La Voix de Hind Rajab

de Kaouther Ben Hania

  • La Voix de Hind Rajab
  • (صوت هند رجب)
  • France, Tunisie2025
  • Réalisation : Kaouther Ben Hania
  • Scénario : Kaouther Ben Hania
  • Image : Juan Sarmiento G.
  • Son : Amal Attia, Elias Boughedir, Gwennolé Le Borgne, Marion Papinot
  • Montage : Qutaiba Barhmaji, Maxime Mathis, Kaouther Ben Hania
  • Producteur(s) : Nadim Cheikrouha, Odessa Rae, James Wilson
  • Production : Tanit Films, Mime Films
  • Interprétation : Saja Kilani (Rana Hassan Faqih), Motaz Malhees (Omar A. Alqam), Amer Hlehel (Mahdi M. Aljamal), Clara Khoury (Mahdi M. Aljamal)...
  • Distributeur : Jour2Fête
  • Date de sortie : 26 novembre 2025
  • Durée : 1h29

La Voix de Hind Rajab

de Kaouther Ben Hania

Comment l'entendre ?


Comment l'entendre ?

La Voix de Hind Rajab relate le meurtre par l’armée israélienne en janvier 2024 d’une petite fille gazaouie, Hind Rajab, ainsi que de sa famille et des secours qui ont tenté d’intervenir. Ce crime avait suscité un émoi international par la publication et le partage de la bande audio enregistrant la dernière conversation de Hind avec le Croissant-Rouge palestinien. Avant de saisir ce qui fait les forces et les limites du film de Kaouther Ben Hania – non seulement pour dépasser la réaction instinctive provoquée par le récit de ce crime abject, mais surtout pour circonscrire la nature même de cette émotion –, il faut d’abord interroger les formes hybrides creusées par la cinéaste, entre documentaire et fiction. S’essayant d’abord au documenteur (Le Challat de Tunis), elle a ensuite porté à l’écran un fait divers (La Belle et la meute) avant d’adopter pleinement la forme du docufiction avec Les Filles d’Olfa. Rejouant des scènes véritablement vécues en présence des personnes concernées et avec l’aide de comédiens professionnels, le film faisait le pari d’une théâtralisation supposément vertueuse. Ce dispositif de reenactement postulait en effet l’idée que la vérité documentaire se révélait plus nettement à travers une doublure fictive ; la fiction n’y constituait plus une fin en soi, mais un moyen pour éclairer une réalité donnée. Si ces stratégies docufictionnelles font florès dans le champ de la création télévisuelle (on pense au dispositif de la série Outreau sur France Télévision, où les crimes pédophiles se trouvaient recontextualisés dans des scènes de reconstitution, sous les yeux des victimes et avec leur aide) et n’échappent pas à une volonté de « spectaculariser » le récit de faits réels, elles posent toutefois de véritables questions de mise en scène : que s’autorise-t-on à reconstituer ? Quel niveau de précision vise-t-on dans le rejeu ? Quel rapport se noue entre les témoins de l’histoire et les comédiens qui les suppléent dans la fiction ?

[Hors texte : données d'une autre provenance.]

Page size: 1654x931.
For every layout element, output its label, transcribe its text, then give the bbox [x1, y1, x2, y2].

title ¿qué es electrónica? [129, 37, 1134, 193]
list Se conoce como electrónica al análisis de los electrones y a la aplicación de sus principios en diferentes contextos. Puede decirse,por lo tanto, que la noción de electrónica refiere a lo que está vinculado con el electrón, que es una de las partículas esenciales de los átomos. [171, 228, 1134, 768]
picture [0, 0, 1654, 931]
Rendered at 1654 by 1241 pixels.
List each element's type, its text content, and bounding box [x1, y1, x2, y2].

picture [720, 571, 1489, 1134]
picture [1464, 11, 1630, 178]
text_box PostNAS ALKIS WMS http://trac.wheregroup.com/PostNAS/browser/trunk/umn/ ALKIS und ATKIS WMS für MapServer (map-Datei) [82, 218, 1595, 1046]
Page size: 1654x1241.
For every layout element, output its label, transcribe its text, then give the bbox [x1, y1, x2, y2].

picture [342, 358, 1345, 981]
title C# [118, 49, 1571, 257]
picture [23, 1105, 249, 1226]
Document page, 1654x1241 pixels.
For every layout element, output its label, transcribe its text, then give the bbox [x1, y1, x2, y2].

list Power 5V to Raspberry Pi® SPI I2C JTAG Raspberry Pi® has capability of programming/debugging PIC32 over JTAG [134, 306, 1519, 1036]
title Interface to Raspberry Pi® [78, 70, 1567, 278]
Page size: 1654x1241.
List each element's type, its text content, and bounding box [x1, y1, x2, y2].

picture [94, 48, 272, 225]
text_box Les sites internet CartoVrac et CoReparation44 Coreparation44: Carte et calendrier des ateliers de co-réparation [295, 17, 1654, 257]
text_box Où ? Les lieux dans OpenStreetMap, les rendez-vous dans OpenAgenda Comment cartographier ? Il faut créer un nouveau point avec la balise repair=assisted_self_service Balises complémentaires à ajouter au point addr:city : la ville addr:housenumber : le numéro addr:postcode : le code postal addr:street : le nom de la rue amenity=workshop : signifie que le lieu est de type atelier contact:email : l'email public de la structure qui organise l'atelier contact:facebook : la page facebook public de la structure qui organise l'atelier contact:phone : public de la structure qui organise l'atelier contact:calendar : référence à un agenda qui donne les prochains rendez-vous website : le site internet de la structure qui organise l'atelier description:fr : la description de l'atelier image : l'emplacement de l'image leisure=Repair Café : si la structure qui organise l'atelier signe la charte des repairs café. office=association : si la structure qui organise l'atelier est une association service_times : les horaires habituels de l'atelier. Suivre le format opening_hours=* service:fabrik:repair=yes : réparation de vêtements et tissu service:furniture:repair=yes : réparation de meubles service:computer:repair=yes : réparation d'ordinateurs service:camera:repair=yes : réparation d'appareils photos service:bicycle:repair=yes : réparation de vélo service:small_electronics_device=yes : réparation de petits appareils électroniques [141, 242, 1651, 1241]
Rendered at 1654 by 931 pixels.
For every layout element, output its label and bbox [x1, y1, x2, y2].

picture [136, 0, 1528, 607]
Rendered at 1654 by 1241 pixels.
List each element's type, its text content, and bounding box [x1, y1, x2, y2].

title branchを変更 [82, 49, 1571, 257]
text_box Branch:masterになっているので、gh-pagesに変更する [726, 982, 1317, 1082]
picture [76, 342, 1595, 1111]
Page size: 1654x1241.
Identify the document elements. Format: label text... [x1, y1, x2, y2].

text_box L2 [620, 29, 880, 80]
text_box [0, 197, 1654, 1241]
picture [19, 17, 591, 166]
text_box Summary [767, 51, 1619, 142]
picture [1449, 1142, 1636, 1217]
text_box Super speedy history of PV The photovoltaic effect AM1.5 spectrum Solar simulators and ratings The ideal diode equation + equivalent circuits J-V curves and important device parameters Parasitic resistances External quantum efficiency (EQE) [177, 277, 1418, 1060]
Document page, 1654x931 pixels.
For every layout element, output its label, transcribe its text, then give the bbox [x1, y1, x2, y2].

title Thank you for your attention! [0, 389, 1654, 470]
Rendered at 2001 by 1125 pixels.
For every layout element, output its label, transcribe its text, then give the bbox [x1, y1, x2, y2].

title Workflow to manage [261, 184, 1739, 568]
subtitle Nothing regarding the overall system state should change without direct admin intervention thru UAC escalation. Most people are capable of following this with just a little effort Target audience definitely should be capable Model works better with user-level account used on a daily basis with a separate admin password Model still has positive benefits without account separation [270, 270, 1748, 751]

Devant ce type d’alliage exogène, on a par ailleurs inlassablement l’œil sur les coutures ; le dispositif ne cesse de faire l’objet d’interrogations, parce que ses arêtes sont saillantes et qu’il doit justifier son existence. D’autant plus que l’irruption du faux (ou du moins d’un « vrai rejoué ») dans le documentaire n’est pas sans trahir une posture d’autorité de la cinéaste, qui s’octroie une prérogative quasi démiurgique, persuadée de la vertu (questionnable) de son parti pris. Le risque, avec pareille entreprise, c’est que le geste fasse écran, qu’il devienne le sujet même du film, au détriment des faits qu’il entend mettre en scène. La question ne se pose toutefois pas exactement en ces termes concernant La Voix de Hind Rajab, dont la démarche apparaît à la fois plus franche et plus candide : Ben Hania lorgne presque sur l’exercice très télévisuel du docudrama (soit une reconstitution de faits passés) en cherchant à restituer les événements ayant conduit au meurtre de Hind Rajab. De nouveau, cependant, l’intrication entre docu et fiction charrie son lot d’interrogations : la cinéaste cherche-t-elle à injecter du suspense dans une matière documentaire ou, à l’inverse, à saupoudrer d’une dose de réel un récit efficace pour lui donner encore plus de force ?

Fiction fébrile

La jointure entre réel et fiction s’affiche ici nettement dès le premier plan, sous la forme d’une onde radio bleutée, striant l’écran noir telle une plaie béante. Cette oscillation revient régulièrement dans le film, comme figuration des documents sonores autour duquel est structuré le montage : le film s’ouvre sur l’appel d’une première victime au Croissant-Rouge, puis déplie toute la communication avec Hind, avant celle avec les ambulanciers palestiniens envoyés sur place. À partir de ces archives, Ben Hania rejoue le huis clos étouffant au sein du centre d’appel du Croissant-Rouge palestinien de Ramallah. L’équipe de secouristes (jouée donc par des comédiens) cherche à organiser la coordination entre l’armée israélienne et les ambulanciers sur place à Gaza, tout en maintenant le contact téléphonique avec la petite fille apeurée et mourante. Aux suppliques véritables de la victime, voix métallique pas toujours audible, répondent les mots rassurants des acteurs qui récitent au mot près (du moins on peut l’imaginer) le verbatim des paroles des secouristes. Si le film s’apparente de prime abord à une démonstration implacable, prélude à un procès pour crime de guerre qui n’aura probablement jamais lieu, le dispositif n’est néanmoins pas sans produire sa propre violence, imprimant une impression de malaise qui ne découle pas seulement de l’énoncé des faits.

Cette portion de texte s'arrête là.